Food Quality And Safety Will Suffer If Meat Inspection Service Is Privatised As Govt Proposes

Scoop6 days ago

The Government wants to privatise its high-quality meat inspection service ignoring the impact it will have on food quality and safety in announcements being made to meat inspectors.
The Ministry for Primary Industries is proposing to allow meat processing companies to carry out more of their own meat inspection work with reduced oversight from AsureQuality, the Government's meat inspection service. AsureQuality employs some 650 meat inspectors who carry out meat inspection on 27 million animals at 65 meat processing facilities every year.
Hundreds of highly qualified and experienced AsureQuality meat inspectors could face the axe, with many forced to transfer to the private sector with lower wages and poorer conditions.
"This is all about privatising a trusted and valuable service which ensures New Zealand consumers can buy safe, high-quality meat with confidence," said Fleur Fitzsimons, National Secretary for the Public Service Association Te Pūkenga Here Tikanga Mahi.
"The work of meat inspectors ensures that disease and defects in products are identified and that meat is fit for human consumption.

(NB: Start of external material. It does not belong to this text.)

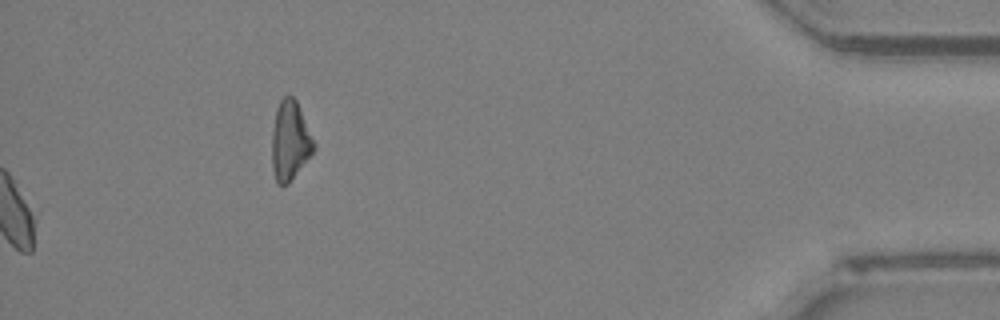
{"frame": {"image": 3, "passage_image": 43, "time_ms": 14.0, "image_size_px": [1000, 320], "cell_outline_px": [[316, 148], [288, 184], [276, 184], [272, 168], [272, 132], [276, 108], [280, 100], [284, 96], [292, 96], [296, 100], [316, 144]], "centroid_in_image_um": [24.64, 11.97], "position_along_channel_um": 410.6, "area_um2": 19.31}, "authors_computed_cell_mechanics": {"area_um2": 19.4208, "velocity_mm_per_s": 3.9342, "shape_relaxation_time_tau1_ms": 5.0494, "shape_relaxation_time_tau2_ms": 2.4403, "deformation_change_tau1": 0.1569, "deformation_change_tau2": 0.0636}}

"Independent meat inspectors are more rigorous because they have no vested interest in the end product and will not cut corners to increase company profits. Our overseas markets and consumers here at home will miss out if we lose the independence of our meat inspection services.

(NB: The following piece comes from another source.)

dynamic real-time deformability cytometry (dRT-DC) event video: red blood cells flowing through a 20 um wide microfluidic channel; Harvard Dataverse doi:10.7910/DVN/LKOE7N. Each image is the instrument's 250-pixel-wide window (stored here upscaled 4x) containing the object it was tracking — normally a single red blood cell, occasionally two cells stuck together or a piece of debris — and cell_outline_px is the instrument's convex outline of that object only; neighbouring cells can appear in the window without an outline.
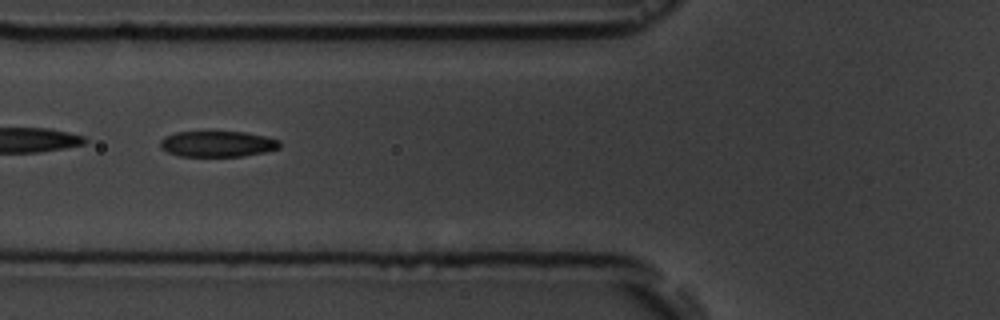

"This is just more of the same deregulation agenda we are seeing across health and other parts of the public service.
"History tells us who wins from deregulation, business. This proposal is all about boosting the profits of meat companies while dismantling a proven, efficient and independent government owned service that keeps New Zealanders safe from diseased and contaminated meat.
"Meat inspectors also play a critical role in underpinning New Zealand's global reputation for excellence in all we export.

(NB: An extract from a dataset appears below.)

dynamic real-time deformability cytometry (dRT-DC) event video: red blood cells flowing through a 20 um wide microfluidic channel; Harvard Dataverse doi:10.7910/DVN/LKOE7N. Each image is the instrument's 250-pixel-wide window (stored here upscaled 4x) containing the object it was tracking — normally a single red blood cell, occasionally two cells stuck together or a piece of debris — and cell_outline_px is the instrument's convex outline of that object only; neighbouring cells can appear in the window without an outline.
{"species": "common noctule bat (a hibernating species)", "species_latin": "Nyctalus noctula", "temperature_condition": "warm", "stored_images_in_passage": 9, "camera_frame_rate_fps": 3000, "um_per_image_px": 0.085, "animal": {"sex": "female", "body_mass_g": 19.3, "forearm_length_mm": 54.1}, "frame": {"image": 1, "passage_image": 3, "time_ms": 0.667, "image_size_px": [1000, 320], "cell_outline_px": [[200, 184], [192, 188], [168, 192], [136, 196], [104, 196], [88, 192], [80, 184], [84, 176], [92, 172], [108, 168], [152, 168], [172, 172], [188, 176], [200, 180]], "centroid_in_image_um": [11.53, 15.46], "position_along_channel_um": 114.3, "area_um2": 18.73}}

"Why put all that at risk?
"The Government's priorities are again clear - it scrapped pay equity, making underpaid women pay for tax cuts for business in the Budget and it's doing the same here, forcing meat inspectors to take a cut in wages to boost the bottom line of meat companies.
"This government has no shame in its reckless pursuit of ideology over the consequences for New Zealanders as we again fail to learn the lessons from the past."
Note
The Public Service Association Te Pūkenga Here Tikanga Mahi is Aotearoa New Zealand's largest trade union, representing and supporting more than 95,000 workers across central government, state-owned enterprises, local councils, health boards and community groups.